## Work instructions
Among the records, find the lines that hold the string "Soares" and return them.

[Data for this task]

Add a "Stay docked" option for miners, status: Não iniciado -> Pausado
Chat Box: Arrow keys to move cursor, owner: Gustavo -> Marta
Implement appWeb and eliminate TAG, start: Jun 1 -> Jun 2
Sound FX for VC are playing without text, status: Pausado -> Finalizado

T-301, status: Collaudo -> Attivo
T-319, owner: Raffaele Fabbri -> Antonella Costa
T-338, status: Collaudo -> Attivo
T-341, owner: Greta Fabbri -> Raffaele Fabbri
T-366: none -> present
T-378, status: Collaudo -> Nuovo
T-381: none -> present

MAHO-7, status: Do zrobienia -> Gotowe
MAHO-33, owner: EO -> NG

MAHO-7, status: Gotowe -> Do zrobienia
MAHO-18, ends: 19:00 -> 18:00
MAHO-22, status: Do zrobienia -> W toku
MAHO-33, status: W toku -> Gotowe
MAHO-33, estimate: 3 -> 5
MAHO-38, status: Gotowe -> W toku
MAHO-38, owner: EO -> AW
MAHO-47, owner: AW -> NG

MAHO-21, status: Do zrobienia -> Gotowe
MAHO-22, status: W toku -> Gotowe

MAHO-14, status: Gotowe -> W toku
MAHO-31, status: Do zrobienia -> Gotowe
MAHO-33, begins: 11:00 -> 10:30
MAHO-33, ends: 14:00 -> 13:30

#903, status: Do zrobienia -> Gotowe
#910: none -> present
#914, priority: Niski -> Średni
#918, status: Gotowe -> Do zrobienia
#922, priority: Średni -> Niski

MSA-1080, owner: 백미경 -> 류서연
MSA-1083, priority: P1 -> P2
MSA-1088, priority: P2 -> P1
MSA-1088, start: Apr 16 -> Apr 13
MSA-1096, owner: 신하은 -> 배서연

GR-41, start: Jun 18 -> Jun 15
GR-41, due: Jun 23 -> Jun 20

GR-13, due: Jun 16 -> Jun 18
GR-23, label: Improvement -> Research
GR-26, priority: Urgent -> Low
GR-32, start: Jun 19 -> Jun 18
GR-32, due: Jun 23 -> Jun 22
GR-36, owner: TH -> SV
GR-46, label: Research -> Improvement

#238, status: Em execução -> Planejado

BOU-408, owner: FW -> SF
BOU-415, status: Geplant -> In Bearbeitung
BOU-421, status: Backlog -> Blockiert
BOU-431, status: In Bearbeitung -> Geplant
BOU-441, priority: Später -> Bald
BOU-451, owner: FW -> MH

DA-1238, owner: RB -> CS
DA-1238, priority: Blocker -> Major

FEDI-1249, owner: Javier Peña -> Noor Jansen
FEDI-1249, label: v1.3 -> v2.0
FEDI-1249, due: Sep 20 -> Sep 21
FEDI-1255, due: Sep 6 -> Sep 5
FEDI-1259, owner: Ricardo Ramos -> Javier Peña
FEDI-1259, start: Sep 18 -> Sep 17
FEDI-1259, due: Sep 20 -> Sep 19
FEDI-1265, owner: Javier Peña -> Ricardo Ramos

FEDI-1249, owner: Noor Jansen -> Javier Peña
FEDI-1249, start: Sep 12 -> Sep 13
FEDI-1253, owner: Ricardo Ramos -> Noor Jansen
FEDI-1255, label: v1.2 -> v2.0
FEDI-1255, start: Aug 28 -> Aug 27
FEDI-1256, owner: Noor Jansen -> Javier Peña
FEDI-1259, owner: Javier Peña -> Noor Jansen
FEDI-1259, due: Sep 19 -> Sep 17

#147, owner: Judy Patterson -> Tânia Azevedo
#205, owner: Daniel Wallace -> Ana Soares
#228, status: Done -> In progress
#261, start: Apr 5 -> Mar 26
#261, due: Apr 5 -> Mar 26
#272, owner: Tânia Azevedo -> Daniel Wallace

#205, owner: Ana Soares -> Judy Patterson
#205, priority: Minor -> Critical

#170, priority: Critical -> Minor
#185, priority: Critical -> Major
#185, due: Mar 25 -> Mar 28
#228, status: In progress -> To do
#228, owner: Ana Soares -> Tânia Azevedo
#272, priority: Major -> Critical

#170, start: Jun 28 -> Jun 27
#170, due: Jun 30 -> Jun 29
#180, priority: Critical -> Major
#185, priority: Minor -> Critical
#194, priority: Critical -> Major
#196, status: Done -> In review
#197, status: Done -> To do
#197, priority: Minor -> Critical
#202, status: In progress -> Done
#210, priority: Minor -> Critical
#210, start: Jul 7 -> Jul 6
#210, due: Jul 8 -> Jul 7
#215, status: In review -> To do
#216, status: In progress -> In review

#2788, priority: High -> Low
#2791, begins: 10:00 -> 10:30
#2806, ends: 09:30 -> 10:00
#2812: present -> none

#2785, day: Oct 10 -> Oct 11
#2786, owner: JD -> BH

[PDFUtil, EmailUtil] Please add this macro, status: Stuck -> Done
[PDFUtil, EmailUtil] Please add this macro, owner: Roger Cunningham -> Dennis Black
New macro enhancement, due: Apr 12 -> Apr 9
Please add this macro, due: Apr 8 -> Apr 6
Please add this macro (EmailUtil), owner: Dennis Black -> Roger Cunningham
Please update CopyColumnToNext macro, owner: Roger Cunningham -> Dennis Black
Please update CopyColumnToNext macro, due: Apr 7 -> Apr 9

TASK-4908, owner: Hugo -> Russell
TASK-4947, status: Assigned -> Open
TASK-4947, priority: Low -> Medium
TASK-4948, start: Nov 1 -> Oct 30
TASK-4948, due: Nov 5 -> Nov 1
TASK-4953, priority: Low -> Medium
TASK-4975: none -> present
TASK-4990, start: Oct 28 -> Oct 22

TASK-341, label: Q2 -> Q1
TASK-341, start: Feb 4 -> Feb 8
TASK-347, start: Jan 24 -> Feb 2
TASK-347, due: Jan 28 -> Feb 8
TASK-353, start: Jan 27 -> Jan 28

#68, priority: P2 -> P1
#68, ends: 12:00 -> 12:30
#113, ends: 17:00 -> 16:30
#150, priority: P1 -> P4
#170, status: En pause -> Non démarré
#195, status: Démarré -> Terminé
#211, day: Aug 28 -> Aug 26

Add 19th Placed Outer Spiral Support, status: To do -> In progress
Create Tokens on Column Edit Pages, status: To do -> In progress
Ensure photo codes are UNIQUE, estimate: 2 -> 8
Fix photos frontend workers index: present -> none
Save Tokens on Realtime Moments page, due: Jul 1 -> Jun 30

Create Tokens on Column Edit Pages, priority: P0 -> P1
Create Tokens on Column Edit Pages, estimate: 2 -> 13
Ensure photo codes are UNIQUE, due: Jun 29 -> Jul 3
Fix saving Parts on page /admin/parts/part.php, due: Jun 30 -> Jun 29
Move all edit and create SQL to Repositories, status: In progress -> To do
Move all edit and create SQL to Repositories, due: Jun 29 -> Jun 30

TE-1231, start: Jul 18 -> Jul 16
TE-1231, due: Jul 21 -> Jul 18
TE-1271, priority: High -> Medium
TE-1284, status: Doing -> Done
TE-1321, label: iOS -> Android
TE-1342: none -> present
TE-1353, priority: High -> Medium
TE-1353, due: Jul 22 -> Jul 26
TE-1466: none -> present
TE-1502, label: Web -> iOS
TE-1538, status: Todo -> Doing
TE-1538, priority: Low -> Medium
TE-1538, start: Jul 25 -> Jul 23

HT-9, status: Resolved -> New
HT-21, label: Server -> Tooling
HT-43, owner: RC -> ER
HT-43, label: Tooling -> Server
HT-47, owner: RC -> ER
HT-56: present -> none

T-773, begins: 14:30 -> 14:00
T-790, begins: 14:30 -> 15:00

[/Data for this task]

## Written solution
#205, owner: Daniel Wallace -> Ana Soares
#205, owner: Ana Soares -> Judy Patterson
#228, owner: Ana Soares -> Tânia Azevedo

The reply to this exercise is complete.